#### [Provided passage]
Computer Vision II

CSE 152B, Spring 2020

Instructor: Manmohan Chandraker
Email: mkchandraker [AT] eng [DOT] ucsd [DOT] edu

Lectures: WF 6:30-7:50pm on Zoom
Instructor office hours: Thu 2-3pm on Zoom

TA: Rui Zhu (rzhu@eng.ucsd.edu)
TA office hours: Tue 1-2pm on Zoom

Discussion section: Mon 5-5:50pm on Zoom

Class discussion and message board: Piazza

Overview

Computer vision has made tremendous progress in recent years and is increasingly becoming a part of our daily lives. It seeks to analyze images to draw meaningful conclusions, which often requires drawing upon prior knowledge. This makes machine learning a useful tool, where the advent of deep neural networks has led to significant gains over the past five years. There is widespread acceptance that computer vision will play a major role in enabling technologies of the future, such as self-driving cars or augmented reality. The goal of the class is to equip students with the knowledge and skills to pursue higher studies or industry careers in modern computer vision.

#### [Recorded data]
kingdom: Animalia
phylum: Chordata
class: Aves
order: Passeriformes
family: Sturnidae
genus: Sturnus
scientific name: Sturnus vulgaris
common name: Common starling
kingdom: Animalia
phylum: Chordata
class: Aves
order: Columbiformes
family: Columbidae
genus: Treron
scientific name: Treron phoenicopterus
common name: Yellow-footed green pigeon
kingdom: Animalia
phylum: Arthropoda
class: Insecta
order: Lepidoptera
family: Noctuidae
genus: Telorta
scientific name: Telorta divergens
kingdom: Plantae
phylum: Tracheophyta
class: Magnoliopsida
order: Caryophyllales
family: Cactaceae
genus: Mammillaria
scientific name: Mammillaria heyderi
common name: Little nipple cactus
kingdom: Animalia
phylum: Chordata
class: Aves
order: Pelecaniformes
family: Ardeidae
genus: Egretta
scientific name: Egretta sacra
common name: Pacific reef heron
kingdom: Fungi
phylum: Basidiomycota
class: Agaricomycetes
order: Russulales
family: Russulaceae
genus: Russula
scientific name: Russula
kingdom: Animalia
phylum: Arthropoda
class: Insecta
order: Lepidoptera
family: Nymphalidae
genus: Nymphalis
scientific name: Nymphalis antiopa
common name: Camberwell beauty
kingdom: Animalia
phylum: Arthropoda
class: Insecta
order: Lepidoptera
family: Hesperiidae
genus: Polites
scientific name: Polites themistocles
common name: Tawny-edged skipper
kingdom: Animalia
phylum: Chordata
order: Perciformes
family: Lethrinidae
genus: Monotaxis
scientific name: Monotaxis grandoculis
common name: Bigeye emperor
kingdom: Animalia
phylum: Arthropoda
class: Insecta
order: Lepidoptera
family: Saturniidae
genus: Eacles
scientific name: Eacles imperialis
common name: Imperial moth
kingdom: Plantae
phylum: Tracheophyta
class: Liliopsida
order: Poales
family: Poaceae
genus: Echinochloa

#### [Problems to work on]
A – Rewrite the paragraph of the course page beginning "Computer vision has made tremendous progress" as a short bulleted list that keeps its main facts.
B – In the entries, update everything from the line containing "order: Russulales" down to the end of the entries so that "common name" becomes "vernacular name", with all else unchanged. Return only those lines.

#### [Answers provided]
A –
- Computer vision has advanced greatly in recent years and is increasingly part of daily life.
- It analyzes images to draw meaningful conclusions, often relying on prior knowledge.
- This makes machine learning useful; deep neural networks have brought significant gains over the past five years.
- Computer vision is widely expected to play a major role in future technologies such as self-driving cars and augmented reality.
- The class aims to give students the knowledge and skills for higher studies or industry careers in modern computer vision.

B –
order: Russulales
family: Russulaceae
genus: Russula
scientific name: Russula
kingdom: Animalia
phylum: Arthropoda
class: Insecta
order: Lepidoptera
family: Nymphalidae
genus: Nymphalis
scientific name: Nymphalis antiopa
vernacular name: Camberwell beauty
kingdom: Animalia
phylum: Arthropoda
class: Insecta
order: Lepidoptera
family: Hesperiidae
genus: Polites
scientific name: Polites themistocles
vernacular name: Tawny-edged skipper
kingdom: Animalia
phylum: Chordata
order: Perciformes
family: Lethrinidae
genus: Monotaxis
scientific name: Monotaxis grandoculis
vernacular name: Bigeye emperor
kingdom: Animalia
phylum: Arthropoda
class: Insecta
order: Lepidoptera
family: Saturniidae
genus: Eacles
scientific name: Eacles imperialis
vernacular name: Imperial moth
kingdom: Plantae
phylum: Tracheophyta
class: Liliopsida
order: Poales
family: Poaceae
genus: Echinochloa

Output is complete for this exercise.